Covid-19 secara pelan-pelan
menuntun kita untuk hidup menyesuaikan dengan kehadirannya menggunakan
teknologi. Apakah kita tinggal di rumah tanpa teman? Apakah kita tinggal di
rumah tanpa penghasilan? Apakah kita tinggal di rumah tanpa mendapatkan siraman
kebutuhan rohani kita? Apakah kita tinggal di rumah kita kelaparan? Kita
kelaparan jika kita terbiasa meminta. Apakah kita tinggal di rumah tanpa
mendapatkan ilmu pengetahuan?
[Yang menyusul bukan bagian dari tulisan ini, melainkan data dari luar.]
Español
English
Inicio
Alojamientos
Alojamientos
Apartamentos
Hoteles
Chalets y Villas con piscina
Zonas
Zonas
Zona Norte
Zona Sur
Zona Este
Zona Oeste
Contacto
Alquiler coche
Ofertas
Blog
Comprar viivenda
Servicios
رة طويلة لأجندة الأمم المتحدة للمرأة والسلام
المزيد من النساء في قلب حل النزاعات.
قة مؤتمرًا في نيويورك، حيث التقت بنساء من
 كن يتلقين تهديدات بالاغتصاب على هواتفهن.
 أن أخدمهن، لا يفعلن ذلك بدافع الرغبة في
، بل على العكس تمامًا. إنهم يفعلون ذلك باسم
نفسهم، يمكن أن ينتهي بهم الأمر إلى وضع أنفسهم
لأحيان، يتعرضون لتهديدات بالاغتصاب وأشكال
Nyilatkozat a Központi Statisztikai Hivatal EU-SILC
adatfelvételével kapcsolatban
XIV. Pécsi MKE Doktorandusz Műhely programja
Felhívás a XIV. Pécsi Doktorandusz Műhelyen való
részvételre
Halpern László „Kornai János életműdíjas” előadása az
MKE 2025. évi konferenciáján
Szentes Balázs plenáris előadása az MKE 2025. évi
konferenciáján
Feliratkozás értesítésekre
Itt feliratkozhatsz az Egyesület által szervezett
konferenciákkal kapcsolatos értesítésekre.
Apakah tinggal di rumah kita tidak bisa ujian
skripsi? Apakah tinggal di rumah para hakim tidak bisa memutus perkara? Apakah tinggal
di rumah kita tidak merdeka? Bukankah selama ini kita menginginkan bekerja dari
rumah dan mendapat gaji, sekarang Covid-19 telah membuktikannya.
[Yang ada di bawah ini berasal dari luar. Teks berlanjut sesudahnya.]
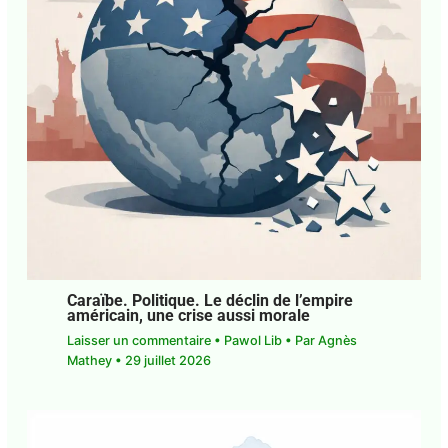
Caraïbe. Politique. Le déclin de l’empire
américain, une crise aussi morale
Laisser un commentaire
•
Pawol Lib
• Par
Agnès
Ibadah live streaming, semua orang kini bisa
menikmati ibadah bersama keluarga dari rumah tanpa mengurangi esensi ibadah
itu. Bekerja dari rumah, meeting dari rumah secara live menggunakan
aplikasi-aplikasi canggih. Belanja, tidak perlu berpanas-panas mengantri, cukup
mengelus gadget, barang belanja segera mendarat di depan rumah. Pendidikan pun
berjalan dengan baik, belajar tak perlu lagi tatap muka di kelas. Guru dan
siswa kini diajak berkolaborasi menggunakan teknologi untuk saling
memperlengkapi ilmu pengetahuan. Guru belajar menggunakan teknologi untuk
mengajar sementara siswa menanti ilmu yang disampaikan.
Memaknai pandemi ini,
berpikir positif adalah hal yang utama. Dibalik mematikannya virus ini, kita
diajak untuk mengingat sang Pencipta kita, mengingat hangatnya romantisme
keluarga kita, merendahkan diri kita, kita diajak untuk mandiri, hemat, kreatif,
produktif, mau mengubah diri dan memperkuat keayakinan kita untuk menyesuaikan
diri dengan segala perkembangan yang ada saat ini.